*** Opening of EXTRACTED DATA ***
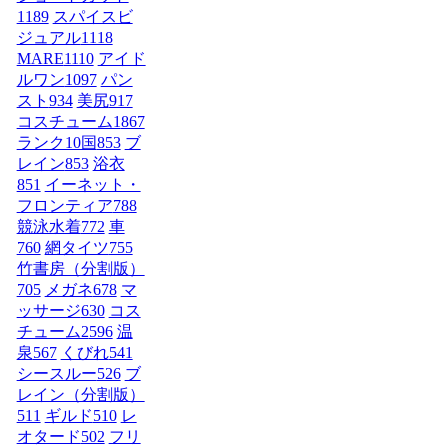
1189
スパイスビ
ジュアル
1118
MARE
1110
アイド
ルワン
1097
パン
スト
934
美尻
917
コスチューム1
867
ランク10国
853
ブ
レイン
853
浴衣
851
イーネット・
フロンティア
788
競泳水着
772
車
760
網タイツ
755
竹書房（分割版）
705
メガネ
678
マ
ッサージ
630
コス
チューム2
596
温
泉
567
くびれ
541
シースルー
526
ブ
レイン（分割版）
511
ギルド
510
レ
オタード
502
フリ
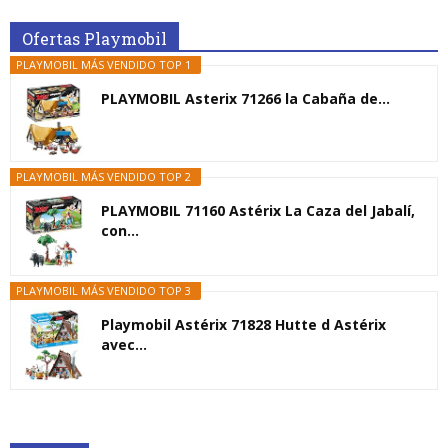
Ofertas Playmobil
PLAYMOBIL MÁS VENDIDO TOP 1
PLAYMOBIL Asterix 71266 la Cabaña de...
PLAYMOBIL MÁS VENDIDO TOP 2
PLAYMOBIL 71160 Astérix La Caza del Jabalí,
con...
PLAYMOBIL MÁS VENDIDO TOP 3
Playmobil Astérix 71828 Hutte d Astérix
avec...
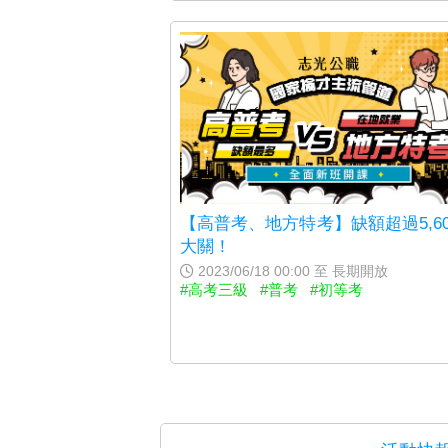
【高普考、地方特考】缺額超過5,60
大關！
2023/06/18 00:00 至 長期開放
#高考三級
#普考
#初等考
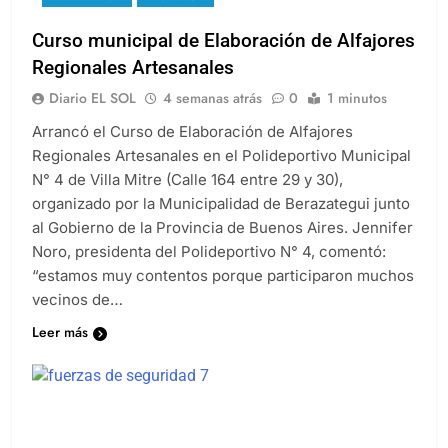
Curso municipal de Elaboración de Alfajores
Regionales Artesanales
Diario EL SOL
4 semanas atrás
0
1 minutos
Arrancó el Curso de Elaboración de Alfajores
Regionales Artesanales en el Polideportivo Municipal
N° 4 de Villa Mitre (Calle 164 entre 29 y 30),
organizado por la Municipalidad de Berazategui junto
al Gobierno de la Provincia de Buenos Aires. Jennifer
Noro, presidenta del Polideportivo N° 4, comentó:
“estamos muy contentos porque participaron muchos
vecinos de…
Leer más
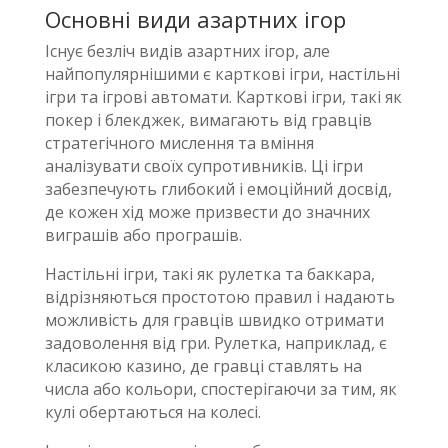
Основні види азартних ігор
Існує безліч видів азартних ігор, але
найпопулярнішими є карткові ігри, настільні
ігри та ігрові автомати. Карткові ігри, такі як
покер і блекджек, вимагають від гравців
стратегічного мислення та вміння
аналізувати своїх супротивників. Ці ігри
забезпечують глибокий і емоційний досвід,
де кожен хід може призвести до значних
виграшів або програшів.
Настільні ігри, такі як рулетка та баккара,
відрізняються простотою правил і надають
можливість для гравців швидко отримати
задоволення від гри. Рулетка, наприклад, є
класикою казино, де гравці ставлять на
числа або кольори, спостерігаючи за тим, як
кулі обертаються на колесі.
*** Close of EXTRACTED DATA ***
:: TRY IT ::
The records above are to be restated exactly, without their pictures.

:: EXERCISE ANSWER ::
1189
スパイスビ
ジュアル
1118
MARE
1110
アイド
ルワン
1097
パン
スト
934
美尻
917
コスチューム1
867
ランク10国
853
ブ
レイン
853
浴衣
851
イーネット・
フロンティア
788
競泳水着
772
車
760
網タイツ
755
竹書房（分割版）
705
メガネ
678
マ
ッサージ
630
コス
チューム2
596
温
泉
567
くびれ
541
シースルー
526
ブ
レイン（分割版）
511
ギルド
510
レ
オタード
502
フリ
Ofertas Playmobil
PLAYMOBIL MÁS VENDIDO TOP 1
PLAYMOBIL Asterix 71266 la Cabaña de...
PLAYMOBIL MÁS VENDIDO TOP 2
PLAYMOBIL 71160 Astérix La Caza del Jabalí,
con...
PLAYMOBIL MÁS VENDIDO TOP 3
Playmobil Astérix 71828 Hutte d Astérix
avec...
【高普考、地方特考】缺額超過5,60
大關！
2023/06/18 00:00 至 長期開放
#高考三級
#普考
#初等考
Curso municipal de Elaboración de Alfajores
Regionales Artesanales
Diario EL SOL
4 semanas atrás
0
1 minutos
Arrancó el Curso de Elaboración de Alfajores
Regionales Artesanales en el Polideportivo Municipal
N° 4 de Villa Mitre (Calle 164 entre 29 y 30),
organizado por la Municipalidad de Berazategui junto
al Gobierno de la Provincia de Buenos Aires. Jennifer
Noro, presidenta del Polideportivo N° 4, comentó:
“estamos muy contentos porque participaron muchos
vecinos de…
Leer más
Основні види азартних ігор
Існує безліч видів азартних ігор, але
найпопулярнішими є карткові ігри, настільні
ігри та ігрові автомати. Карткові ігри, такі як
покер і блекджек, вимагають від гравців
стратегічного мислення та вміння
аналізувати своїх супротивників. Ці ігри
забезпечують глибокий і емоційний досвід,
де кожен хід може призвести до значних
виграшів або програшів.
Настільні ігри, такі як рулетка та баккара,
відрізняються простотою правил і надають
можливість для гравців швидко отримати
задоволення від гри. Рулетка, наприклад, є
класикою казино, де гравці ставлять на
числа або кольори, спостерігаючи за тим, як
кулі обертаються на колесі.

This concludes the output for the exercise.